Somehow, this is probably also Torre's fault.

Torre embraced this challenge after the Yankees all but told him they no longer required his services. On his return to New York, a road trip to Shea at the end of May, Torre confirmed that he'd had it with his hometown's intensity and pace.

"I'm glad my time has come and gone as far as the high-wire act all the time," he said. "New York is great for the good times and memorable for the bad times.

"I obviously have a lot of friends here and it was a special time for 12 years. But it was time to move on and I'm glad I made the decision, not for any other reason than I'm more comfortable where I am."

Comfortable? Torre shouldn't get too comfortable.

Again, apparently we're now equating being happy that your team isn't part of a fucking media circus with doing an inadequate job.

He's not a ceremonial Dodger in the Tommy Lasorda mold. Joe Torre is the active and accountable leader of a team that has no good reason to lose a division its manager was hired to win.

Hiring a manager to win a division in which you finished the preceding season 8 games out of first place is like hiring a hypnotherapist to fix your car.



Elliot said...

Nice one lb. managers are good for one thing: firing them can sometimes satiate the bloodthirst of fans and media after a bad season.

pnoles said...

The "shut up" label literally made me laugh out loud. can click it too!

"Showing posts with label shut up."

Just this one? Darn. We've gotta increase this tally!

In other news, I am very easily amused.

ed hardiman said...

Great scribble as always...

I wouldn't start Juan Pierre on a dare, isn't he the poster boy for worst free agent signing ever?

The Phillies proudly wear the indelible sucking chest wound trade stains of Millwood, Ashby and Garcia but they never sank to Pierre depths and that includes signing Danny Tartabull...

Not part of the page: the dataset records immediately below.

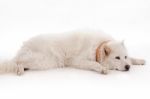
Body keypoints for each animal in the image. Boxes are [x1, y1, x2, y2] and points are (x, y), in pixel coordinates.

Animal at [0, 31, 145, 75]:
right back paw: (19, 70)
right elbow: (94, 64)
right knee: (17, 63)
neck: (97, 48)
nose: (128, 67)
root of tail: (24, 47)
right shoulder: (78, 61)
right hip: (41, 60)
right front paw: (102, 69)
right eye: (117, 58)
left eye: (124, 57)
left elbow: (133, 58)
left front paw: (140, 60)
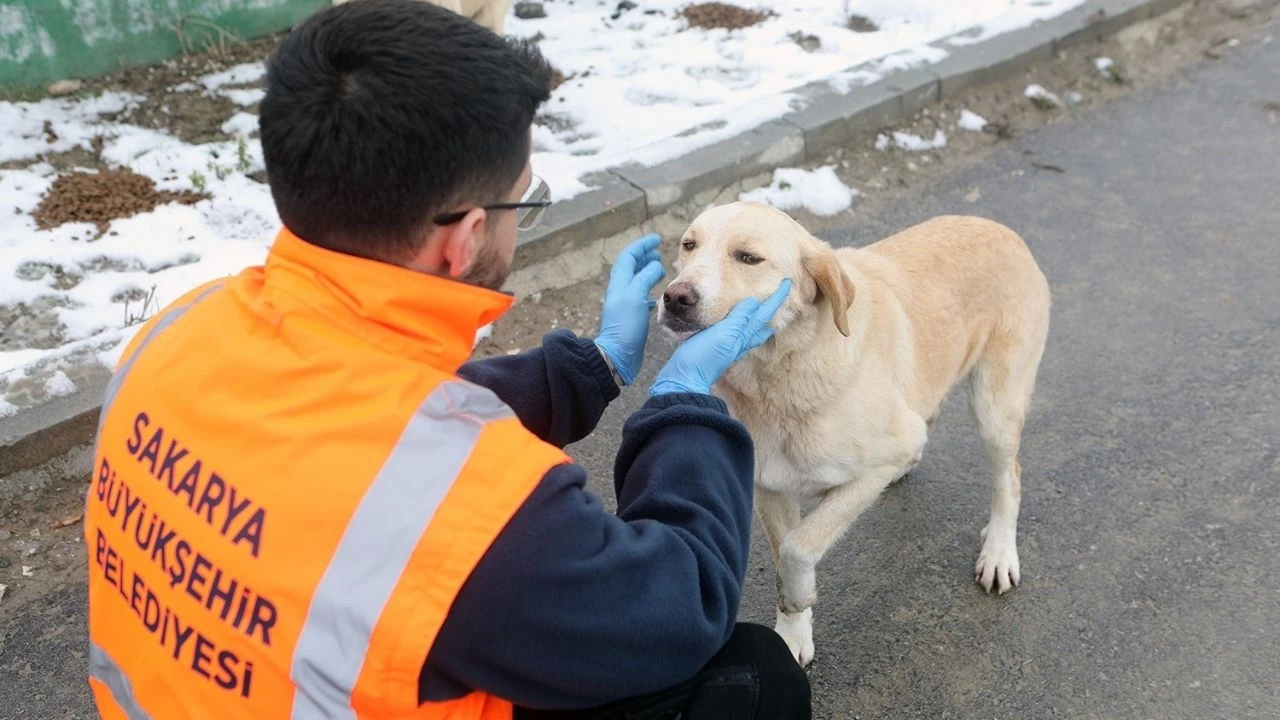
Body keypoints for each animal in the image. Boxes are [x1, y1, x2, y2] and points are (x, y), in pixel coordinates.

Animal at [660, 198, 1049, 666]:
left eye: (748, 258)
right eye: (689, 245)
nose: (674, 297)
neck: (782, 375)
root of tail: (1002, 229)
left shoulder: (871, 469)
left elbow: (799, 547)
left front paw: (800, 594)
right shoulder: (771, 486)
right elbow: (784, 551)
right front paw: (791, 633)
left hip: (995, 408)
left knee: (1010, 477)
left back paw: (999, 550)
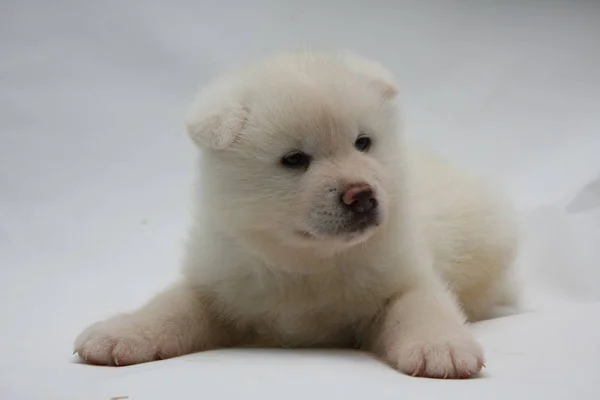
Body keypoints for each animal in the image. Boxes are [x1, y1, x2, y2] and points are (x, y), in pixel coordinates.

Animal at [75, 52, 516, 378]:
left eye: (363, 142)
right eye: (294, 159)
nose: (362, 195)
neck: (307, 265)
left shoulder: (404, 274)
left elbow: (420, 306)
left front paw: (442, 346)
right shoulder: (219, 284)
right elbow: (169, 307)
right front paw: (121, 332)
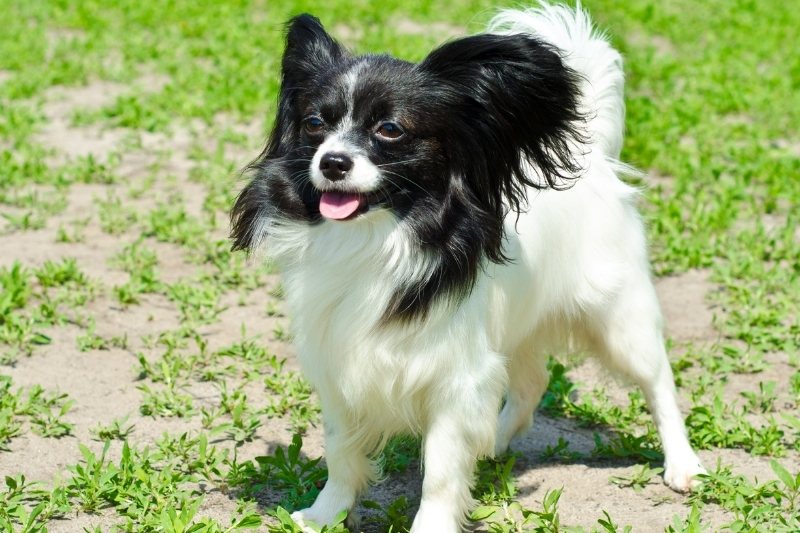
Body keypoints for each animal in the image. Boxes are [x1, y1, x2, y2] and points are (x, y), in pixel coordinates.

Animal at [230, 2, 708, 528]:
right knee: (531, 385)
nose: (333, 162)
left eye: (389, 129)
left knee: (658, 382)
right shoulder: (339, 364)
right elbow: (341, 452)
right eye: (315, 124)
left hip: (620, 321)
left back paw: (683, 465)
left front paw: (431, 525)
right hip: (517, 328)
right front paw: (323, 515)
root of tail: (594, 159)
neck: (377, 239)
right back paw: (492, 444)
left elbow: (440, 472)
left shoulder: (456, 379)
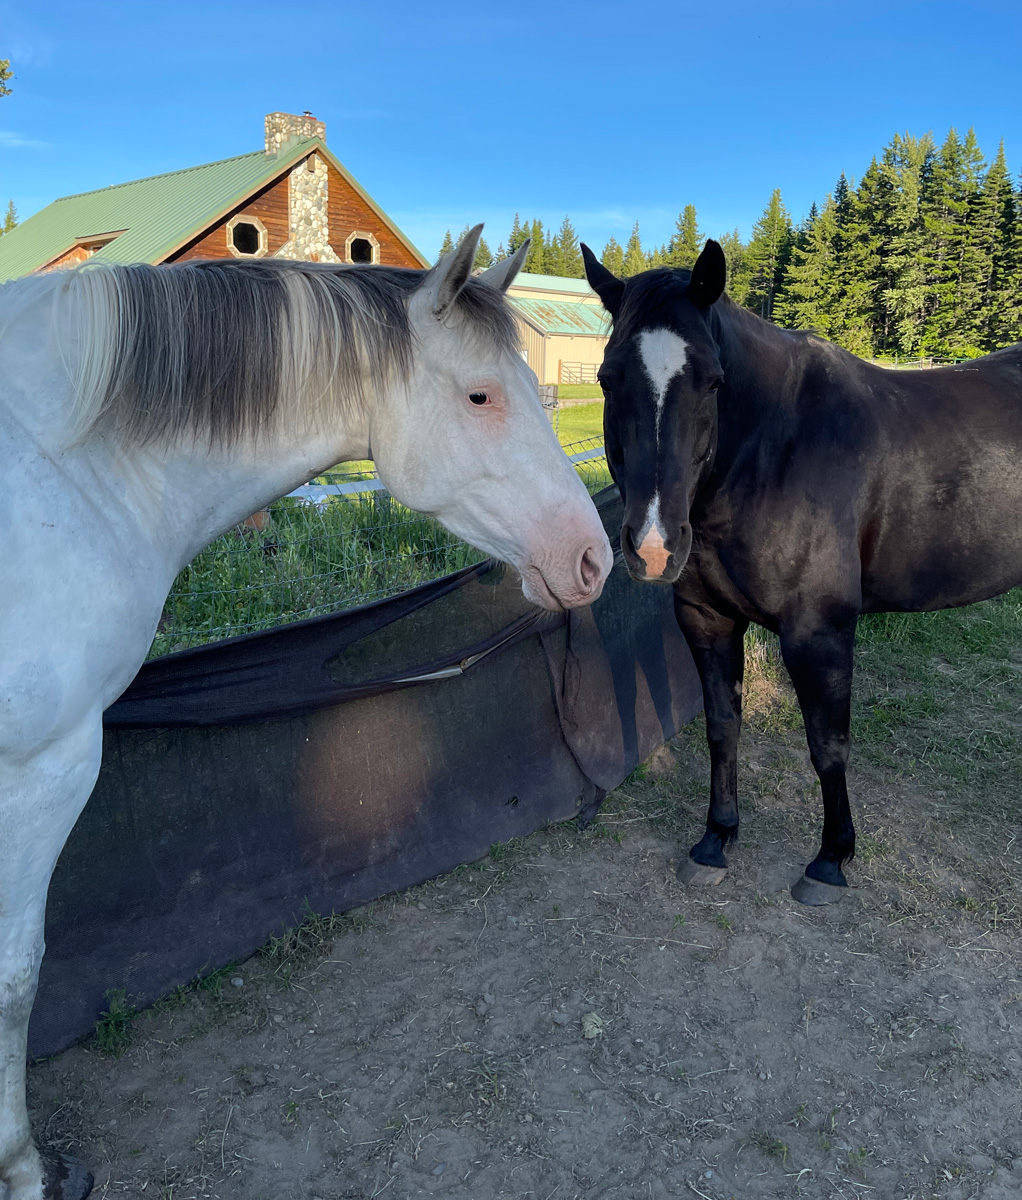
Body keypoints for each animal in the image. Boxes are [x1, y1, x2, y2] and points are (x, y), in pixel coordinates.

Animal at [0, 226, 613, 1200]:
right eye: (481, 394)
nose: (594, 557)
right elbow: (15, 980)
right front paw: (22, 1169)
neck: (72, 466)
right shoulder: (43, 766)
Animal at [580, 238, 1022, 908]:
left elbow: (827, 746)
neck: (776, 453)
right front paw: (716, 839)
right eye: (609, 378)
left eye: (712, 381)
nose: (653, 547)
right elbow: (722, 728)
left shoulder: (820, 633)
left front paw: (831, 859)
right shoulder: (707, 620)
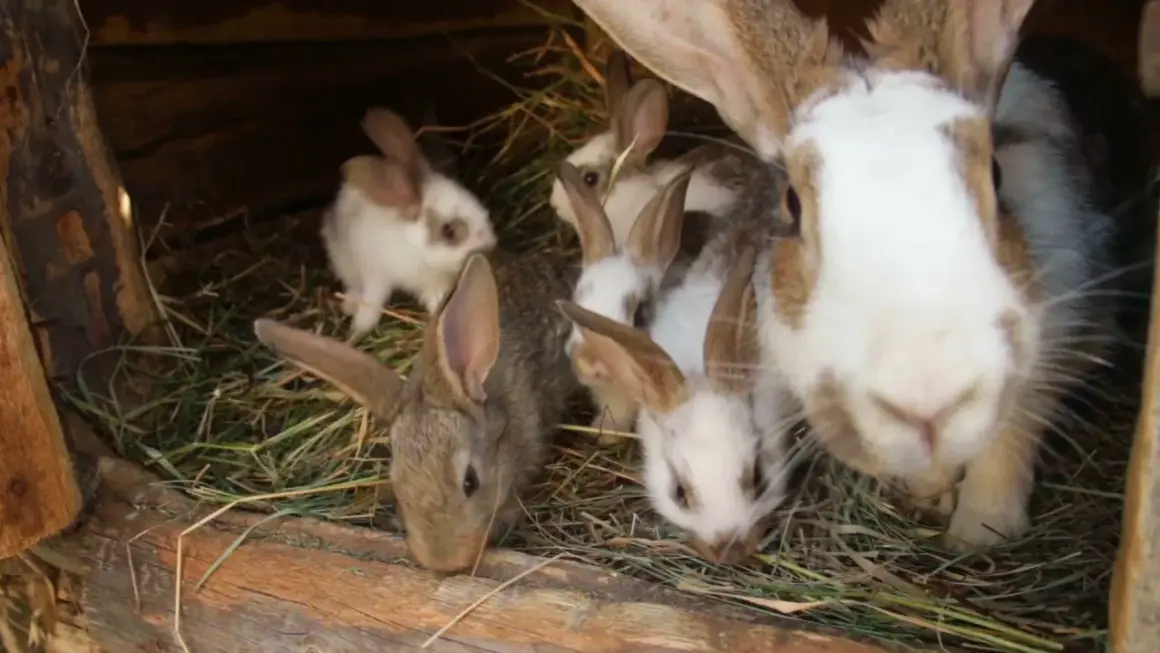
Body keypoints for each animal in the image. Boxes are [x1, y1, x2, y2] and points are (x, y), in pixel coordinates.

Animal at [322, 106, 498, 339]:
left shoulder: (430, 282)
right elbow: (371, 305)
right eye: (449, 231)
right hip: (343, 260)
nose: (490, 246)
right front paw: (357, 332)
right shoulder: (377, 276)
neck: (413, 246)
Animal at [573, 0, 1149, 551]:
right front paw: (929, 496)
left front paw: (979, 534)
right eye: (793, 204)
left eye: (995, 172)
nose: (927, 394)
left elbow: (1007, 447)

Has anyone ever uttered the phrase:

"All we need is Juan Pierre to put us over the top..."

cs said...

It's like in NYC, all the morons are praising the firing of Willie R as if THAT spurred the team to recapture the division lead.

Bengoodfella said...

I think anytime Juan Pierre, Andruw Jones, and Nomar Garciaparra are options a manager has to put into the lineup, and it is not 2003, then it is not your fault as a manager for what the team's record is.

pnoles said...

Ed Hardiman is feeling lonely again.....perhaps I should check back over to and see what he's done lately?

Jack M said...

Joe Torre is not, nor will he ever be, a True Dodger.

Jack M said...

Unless the Dodgers win the World Series while he's managing them.